▶ **Instruksi A**:
Tulis ulang bagian catatan yang dimulai dari awal catatan dan berakhir pada baris berisi "bei einem Umzug von Düren nach Uetersen Geld". Ganti "Umzugsexperten" dengan "Umzugsprofis", biarkan yang lain tetap sama, dan jangan sertakan gambar dalam jawaban.

▶ **Teks Bacaan**:

--------------------

Sengketa Proyek Pelabuhan Marunda, Ini Klarifikasi KBN dan KCN
Berita

Sengketa Proyek Pelabuhan Marunda, Ini Klarifikasi KBN dan KCN

Saat ini, gugatan perdata yang dilayangkan PT KBN kepada PT KCN sudah sampai kepada tahap kasasi di Mahkamah Agung.

Fitri Novia Heriani
Bacaan 2 Menit
Pelabuhan Marunda. Foto: mtcport.com
Pelabuhan Marunda. Foto: mtcport.com

Kasus yang membelit PT Kawasan Berikat Nusantara (PT KBN-Persero) dan PT Karya Teknik Utama (PT KTU) terkait kepemilikan saham PT Karya Citra Nusantara (PT KCN) semakin rumit. Saat ini, gugatan perdata yang dilayangkan PT KBN kepada PT KCN sudah sampai kepada tahap kasasi di Mahkamah Agung (MA).

 

Namun sejak perkara ini bergulir di meja hijau, PT KTU selaku pemegang kontrol atas PT KCN mengklaim bahwa PT KBN tidak memiliki hak atas 50 persen saham PT KCN yang disebut oleh PT KBN. Pasalnya, PT KBN tidak mampu menyetor modal hingga batas waktu yang ditentukan karena tidak memiliki izin oleh Kementerian BUMN dan Pemda DKI Jakarta sebagai pemilik saham PT KBN.

 

Terkait tudingan tersebut, PT KBN memberikan klarifikasi. Lewat kuasa hukum Hamdan Zoelva, PT KBN mencoba menjawab pernyataan PT KTU dan PT KCN tersebut.

 

PT KCN merupakan perusahaan joit venture yang dilakukan antara PT KBN dan PT KTU, yang perjanjiannya induknya dilakukan pada 2005 lalu. Kemudian perusahaan PT KCN didirikan pada tahun 2006. Adapun bentuk konsesi ini adalah terkait pembangunan pelabuhan di areal usaha milik PT KBN, yakni sepanjang bibir pantai kurang lebih 1.700 M mulai daria Cakung sampai Sungai Kali Blencong.

 

Sementara PT KBN merupakan perusahaan milik Badan Usaha Milik Negara (BUMN) yang komposisi sahamnya dimiliki oleh pemerintah sebesar sebesar 73,15 persen dan Pemprov DKI Jakarta sebesar 26,85 persen. Namun dalam pembentukan PT KCN, komposisi saham yang dimiliki PT KBN hanya sebesar 15 persen dan PT KTU sebesar 85 persen. Adapun jumlah maksimal saham yang bisa dimiliki oleh PT KBN adalah maksimal 20 persen.

--------------------

▶ **Instruksi B**:
Terjemahkan kalimat dari artikel tentang sengketa Pelabuhan Marunda ini ke dalam bahasa Inggris: "Terkait tudingan tersebut, PT KBN memberikan klarifikasi."

▶ **Entri data**:
--------------------

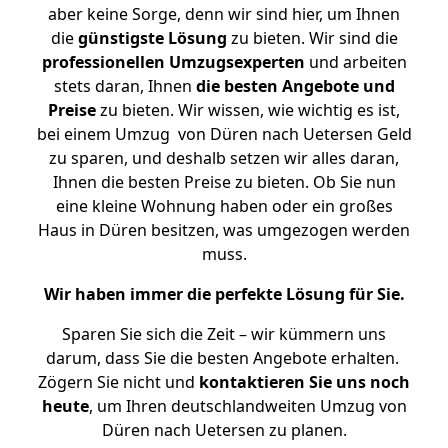
aber keine Sorge, denn wir sind hier, um Ihnen
die
günstigste
Lösung
zu bieten. Wir sind die
professionellen Umzugsexperten
und arbeiten
stets daran, Ihnen
die besten Angebote und
Preise
zu bieten. Wir wissen, wie wichtig es ist,
bei einem Umzug von Düren nach Uetersen Geld
zu sparen, und deshalb setzen wir alles daran,
Ihnen die besten Preise zu bieten. Ob Sie nun
eine kleine Wohnung haben oder ein großes
Haus in Düren besitzen, was umgezogen werden
muss.
Wir haben immer die perfekte Lösung für Sie.
Sparen Sie sich die Zeit – wir kümmern uns
darum, dass Sie die besten Angebote erhalten.
Zögern Sie nicht und
kontaktieren Sie uns noch
heute
, um Ihren deutschlandweiten Umzug von
Düren nach Uetersen zu planen.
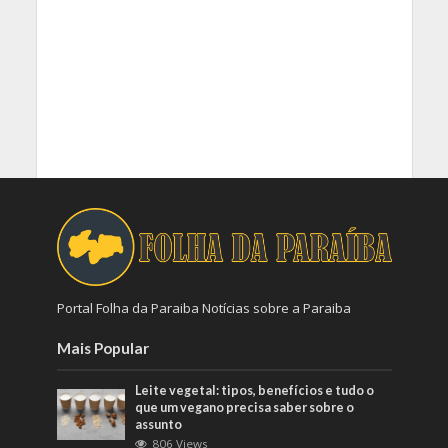
Portal Folha da Paraiba Notícias sobre a Paraiba
Mais Popular
Leite vegetal: tipos, benefícios e tudo o
que um vegano precisa saber sobre o
assunto
806 Views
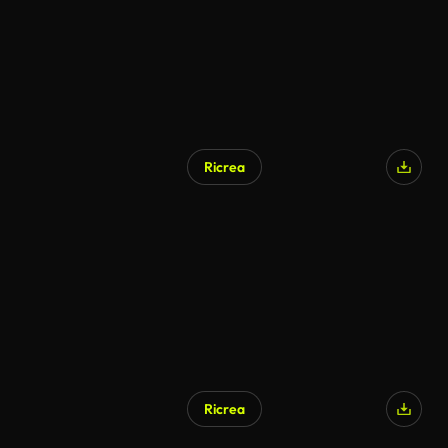
Ricrea
Ricrea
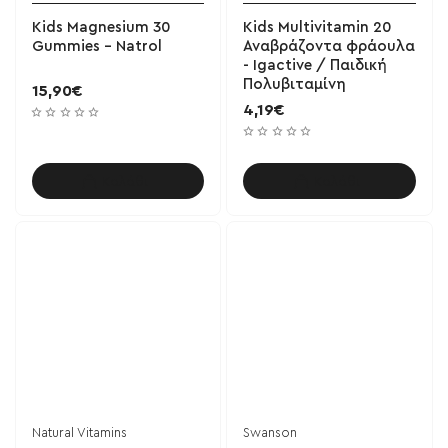
Kids Magnesium 30
Kids Multivitamin 20
Gummies - Natrol
Αναβράζοντα φράουλα
- Igactive / Παιδική
Πολυβιταμίνη
15,90€
4,19€
Καλάθι
Καλάθι
Natural Vitamins
Swanson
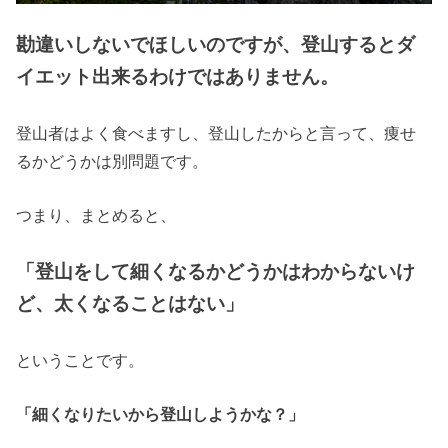
勘違いしないでほしいのですが、登山するとダ
イエット出来るわけではありません。
登山者はよく食べますし、登山したからと言って、痩せ
るかどうかは別問題です。
つまり、まとめると、
「登山をして細くなるかどうかはわからないけ
ど、太くなることはない」
ということです。
「細くなりたいから登山しようかな？」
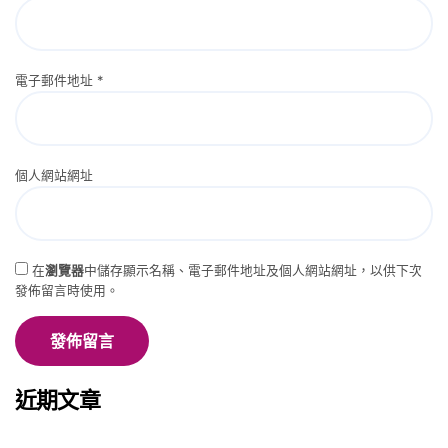
電子郵件地址
*
個人網站網址
在
瀏覽器
中儲存顯示名稱、電子郵件地址及個人網站網址，以供下次
發佈留言時使用。
近期文章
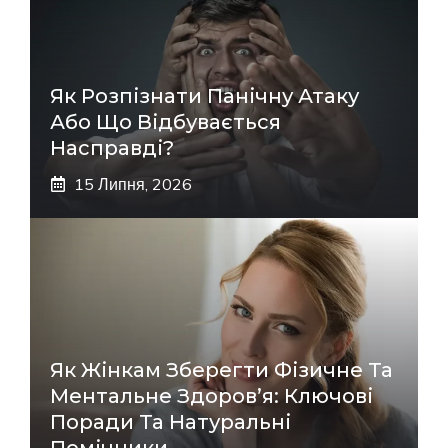
Як Розпізнати Панічну Атаку
Або Що Відбувається
Насправді?
15 Липня, 2026
Як Жінкам Зберегти Фізичне Та
Ментальне Здоров’я: Ключові
Поради Та Натуральні
Помічники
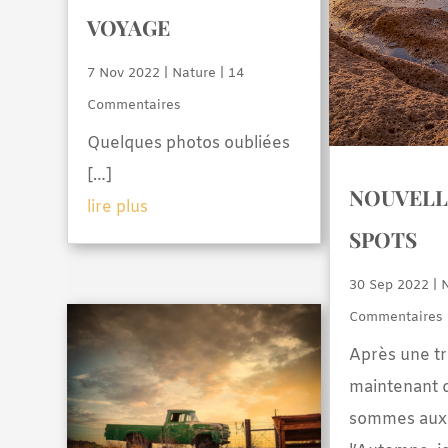
VOYAGE
7 Nov 2022
|
Nature
| 14
Commentaires
Quelques photos oubliées
[…]
NOUVELLE
lire plus
SPOTS
30 Sep 2022
|
Commentaires
Après une tr
maintenant 
sommes aux 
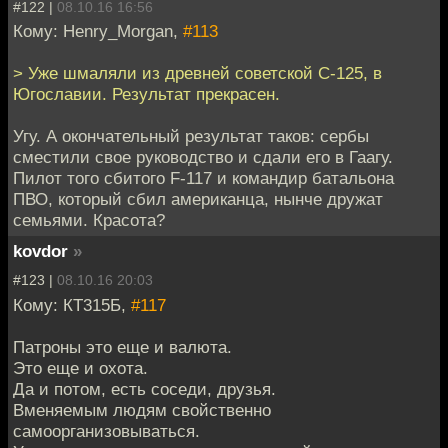
#122 |
08.10.16 16:56
Кому: Henry_Morgan,
#113
> Уже шмаляли из древней советской С-125, в
Югославии. Результат прекрасен.
Угу. А окончательный результат таков: сербы
сместили свое руководство и сдали его в Гаагу.
Пилот того сбитого F-117 и командир батальона
ПВО, который сбил американца, нынче дружат
семьями. Красота?
kovdor
»
#123 |
08.10.16 20:03
Кому: КТ315Б,
#117
Патроны это еще и валюта.
Это еще и охота.
Да и потом, есть соседи, друзья.
Вменяемым людям свойственно
самоорганизовываться.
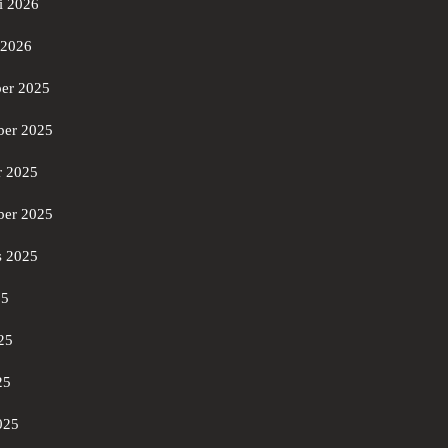
i 2026
 2026
er 2025
er 2025
r 2025
ber 2025
s 2025
25
25
25
025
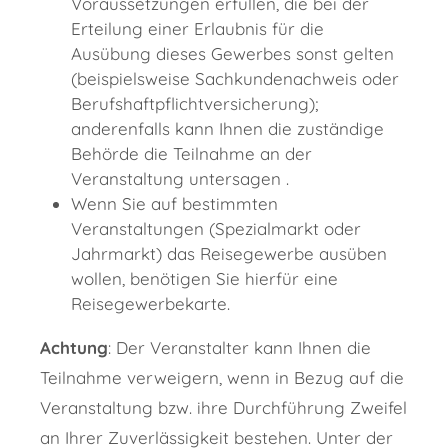
Voraussetzungen erfüllen, die bei der
Erteilung einer Erlaubnis für die
Ausübung dieses Gewerbes sonst gelten
(beispielsweise Sachkundenachweis oder
Berufshaftpflichtversicherung);
anderenfalls kann Ihnen die zuständige
Behörde die Teilnahme an der
Veranstaltung untersagen .
Wenn Sie auf bestimmten
Veranstaltungen (Spezialmarkt oder
Jahrmarkt) das Reisegewerbe ausüben
wollen, benötigen Sie hierfür eine
Reisegewerbekarte.
Achtung
: Der Veranstalter kann Ihnen die
Teilnahme verweigern, wenn in Bezug auf die
Veranstaltung bzw. ihre Durchführung Zweifel
an Ihrer Zuverlässigkeit bestehen. Unter der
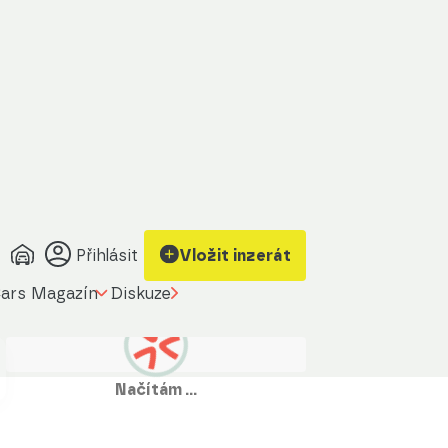
Přihlásit
Vložit inzerát
ars Magazín
Diskuze
Načítám …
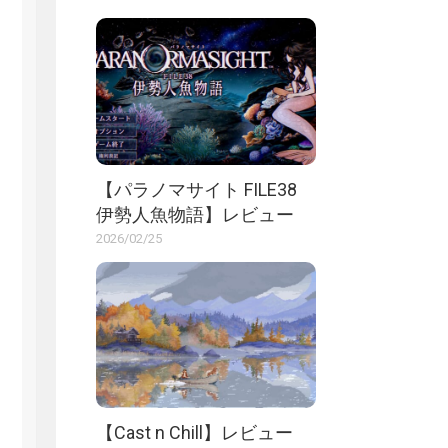
【パラノマサイト FILE38
伊勢人魚物語】レビュー
2026/02/25
【Cast n Chill】レビュー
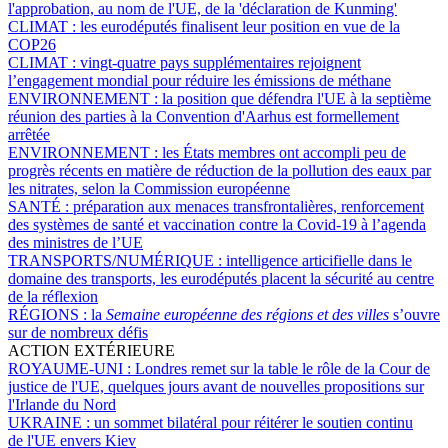
l'approbation, au nom de l'UE, de la 'déclaration de Kunming'
CLIMAT :
les eurodéputés finalisent leur position en vue de la
COP26
CLIMAT :
vingt-quatre pays supplémentaires rejoignent
l’engagement mondial pour réduire les émissions de méthane
ENVIRONNEMENT :
la position que défendra l'UE à la septième
réunion des parties à la Convention d'Aarhus est formellement
arrêtée
ENVIRONNEMENT :
les États membres ont accompli peu de
progrès récents en matière de réduction de la pollution des eaux par
les nitrates, selon la Commission européenne
SANTÉ :
préparation aux menaces transfrontalières, renforcement
des systèmes de santé et vaccination contre la Covid-19 à l’agenda
des ministres de l’UE
TRANSPORTS/NUMÉRIQUE :
intelligence articifielle dans le
domaine des transports, les eurodéputés placent la sécurité au centre
de la réflexion
RÉGIONS :
la
Semaine européenne des régions et des villes
s’ouvre
sur de nombreux défis
ACTION EXTÉRIEURE
ROYAUME-UNI :
Londres remet sur la table le rôle de la Cour de
justice de l'UE, quelques jours avant de nouvelles propositions sur
l'Irlande du Nord
UKRAINE :
un sommet bilatéral pour réitérer le soutien continu
de l'UE envers Kiev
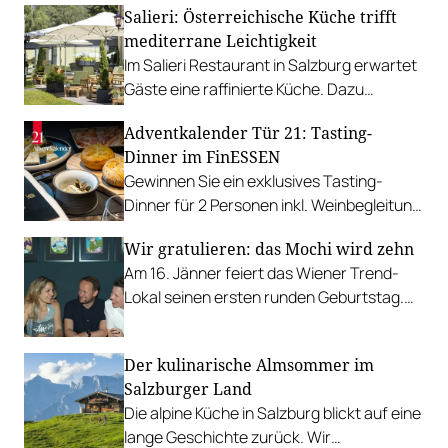
Salieri: Österreichische Küche trifft
mediterrane Leichtigkeit
Im Salieri Restaurant in Salzburg erwartet
Gäste eine raffinierte Küche. Dazu
kommen perfekt gereifte Steaks,
Adventkalender Tür 21: Tasting-
wechselnde Degustationsmenüs und eine
Dinner im FinESSEN
ausgesuchte Weinkarte.
Gewinnen Sie ein exklusives Tasting-
Dinner für 2 Personen inkl. Weinbegleitung
im 2-Haubenrestaurant FinESSEN in
Wir gratulieren: das Mochi wird zehn
Kaprun.
Am 16. Jänner feiert das Wiener Trend-
Lokal seinen ersten runden Geburtstag.
Dieser soll bei einem Corona-konformen
Event mit einem Best of der Speisekarte
Der kulinarische Almsommer im
zelebriert werden.
Salzburger Land
Die alpine Küche in Salzburg blickt auf eine
lange Geschichte zurück. Wir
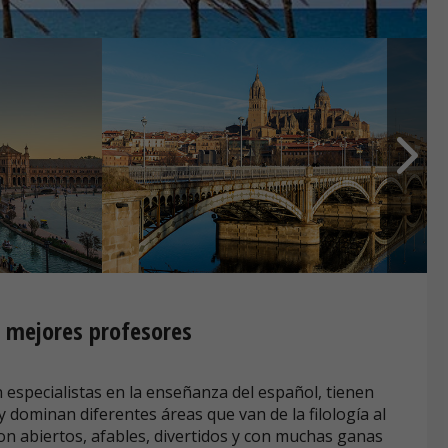
s mejores profesores
especialistas en la enseñanza del español, tienen
 dominan diferentes áreas que van de la filología al
on abiertos, afables, divertidos y con muchas ganas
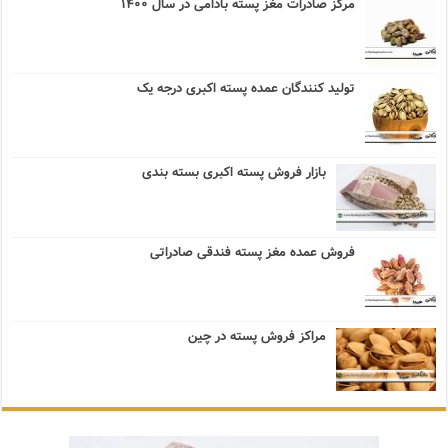
مرکز صادرات مغز پسته بادامی در سال ۱۴۰۰
تولید کنندگان عمده پسته اکبری درجه یک
بازار فروش پسته اکبری بسته بندی
فروش عمده مغز پسته فندقی صادراتی
مراکز فروش پسته در چین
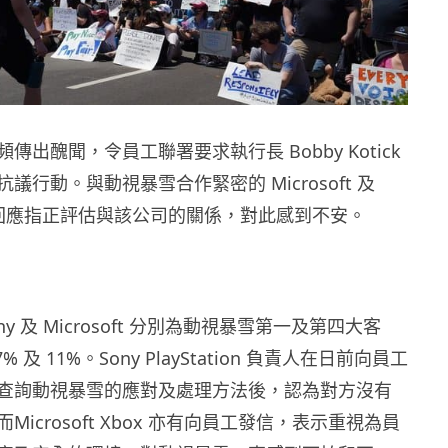
傳出醜聞，令員工聯署要求執行長 Bobby Kotick
議行動。與動視暴雪合作緊密的 Microsoft 及
人亦回應指正評估與該公司的關係，對此感到不安。
ony 及 Microsoft 分別為動視暴雪第一及第四大客
 及 11%。Sony PlayStation 負責人在日前向員工
查詢動視暴雪的應對及處理方法後，認為對方沒有
icrosoft Xbox 亦有向員工發信，表示重視為員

--------------------

▶ **Bagian Jawaban A**:
aber keine Sorge, denn wir sind hier, um Ihnen
die
günstigste
Lösung
zu bieten. Wir sind die
professionellen Umzugsprofis
und arbeiten
stets daran, Ihnen
die besten Angebote und
Preise
zu bieten. Wir wissen, wie wichtig es ist,
bei einem Umzug von Düren nach Uetersen Geld

▶ **Bagian Jawaban B**:
Regarding the accusation, PT KBN provided a clarification.